(What is required) When you reach the line that contains "List each element's", set down that line and every one after it through the end of the records, exactly as written and with no pictures.

(Provided information)
------------------------------------------------------------
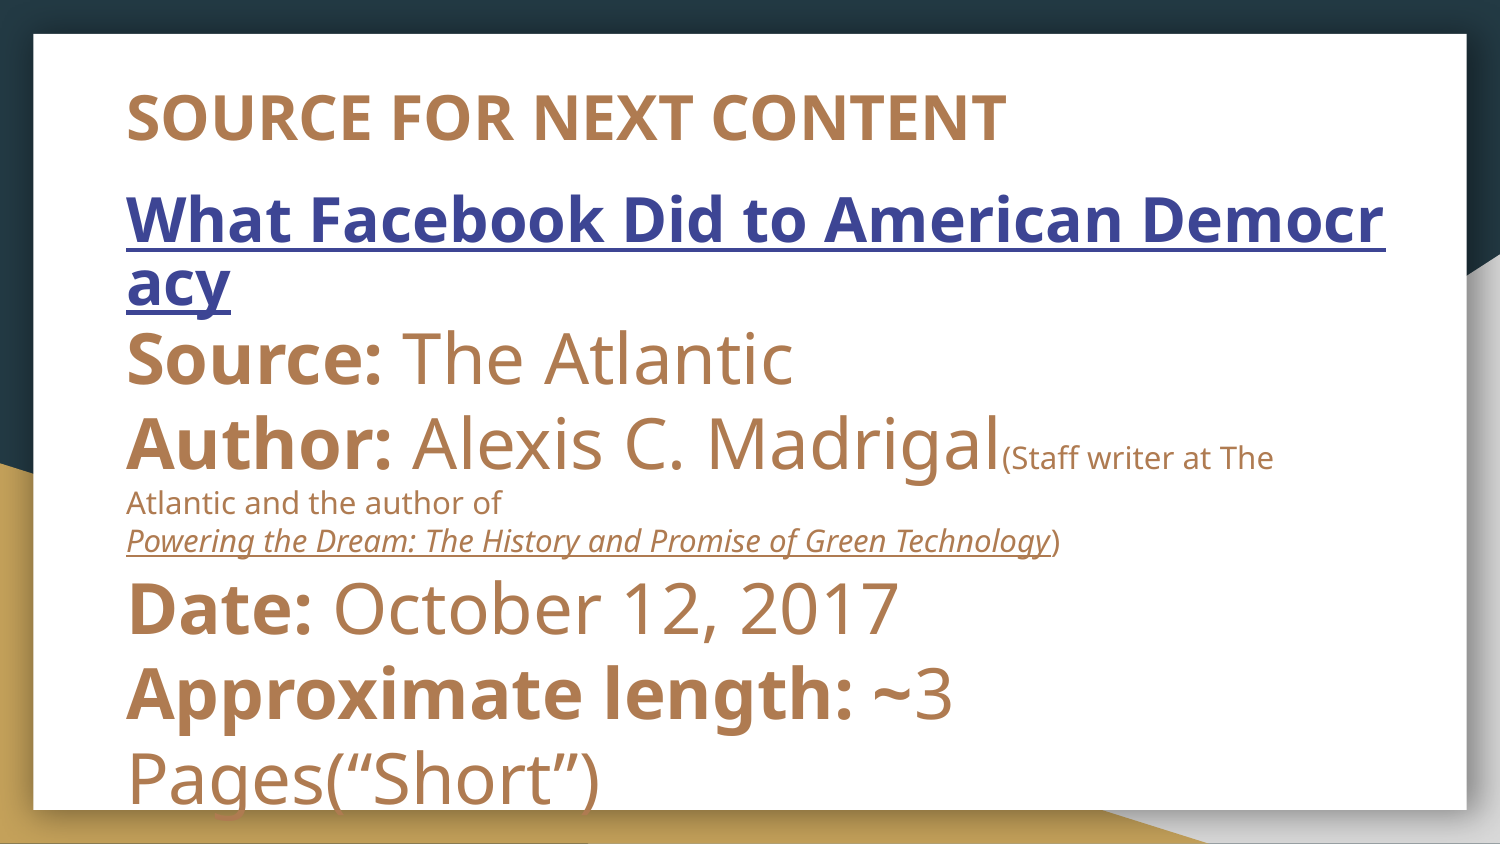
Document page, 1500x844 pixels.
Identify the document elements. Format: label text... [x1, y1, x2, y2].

list Source: The Atlantic Author: Alexis C. Madrigal(Staff writer at The Atlantic and the author of Powering the Dream: The History and Promise of Green Technology) Date: October 12, 2017 Approximate length: ~3 Pages(“Short”) [111, 298, 1404, 762]
title SOURCE FOR NEXT CONTENT [111, 63, 1306, 165]
subtitle What Facebook Did to American Democracy [111, 165, 1436, 230]
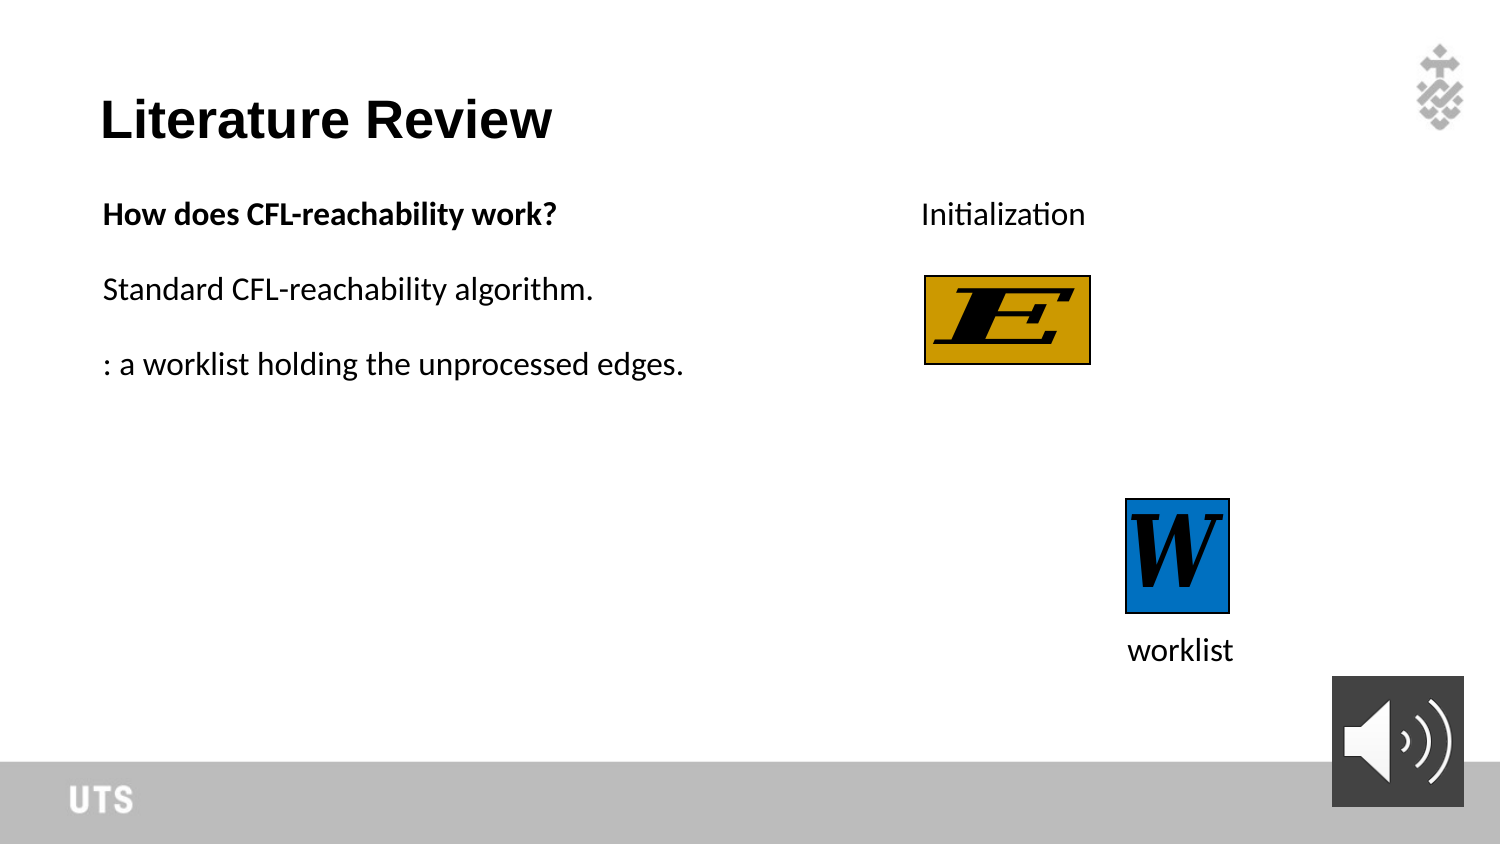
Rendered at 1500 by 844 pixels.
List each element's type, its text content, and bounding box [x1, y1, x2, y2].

text_box worklist [1127, 622, 1269, 669]
text_box Literature Review [100, 10, 1352, 150]
slide_number 8 [1361, 29, 1454, 88]
picture [0, 0, 1500, 844]
text_box Initialization [921, 186, 1164, 249]
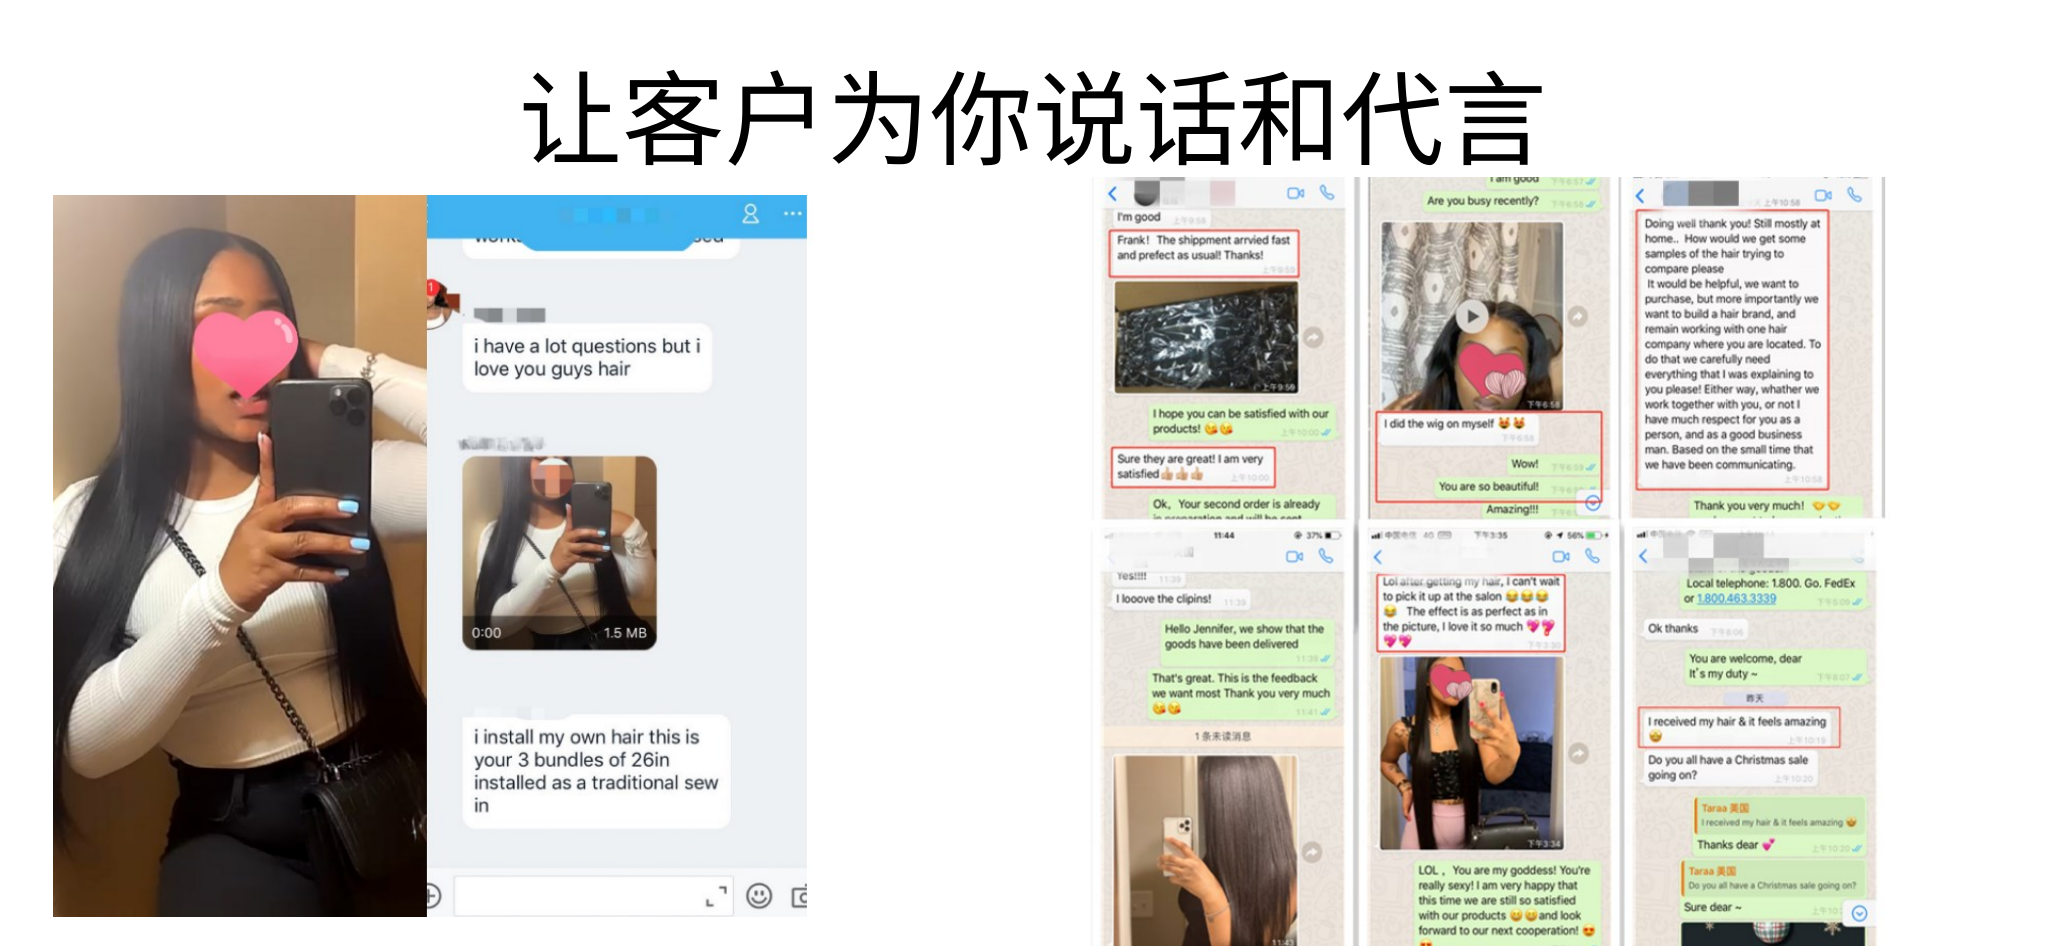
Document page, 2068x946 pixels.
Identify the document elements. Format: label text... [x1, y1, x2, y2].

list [52, 195, 815, 917]
picture [1080, 177, 1914, 946]
title 让客户为你说话和代言 [103, 37, 1965, 196]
------------------------------------------------------------
(The completed task)
List each element's type, its text content, and bounding box [x1, y1, x2, y2].

text_box worklist [1127, 622, 1269, 669]
text_box Literature Review [100, 10, 1352, 150]
slide_number 8 [1361, 29, 1454, 88]
picture [0, 0, 1500, 844]
text_box Initialization [921, 186, 1164, 249]
Document page, 2068x946 pixels.
Identify the document elements. Format: label text... [x1, y1, x2, y2].

list [52, 195, 815, 917]
picture [1080, 177, 1914, 946]
title 让客户为你说话和代言 [103, 37, 1965, 196]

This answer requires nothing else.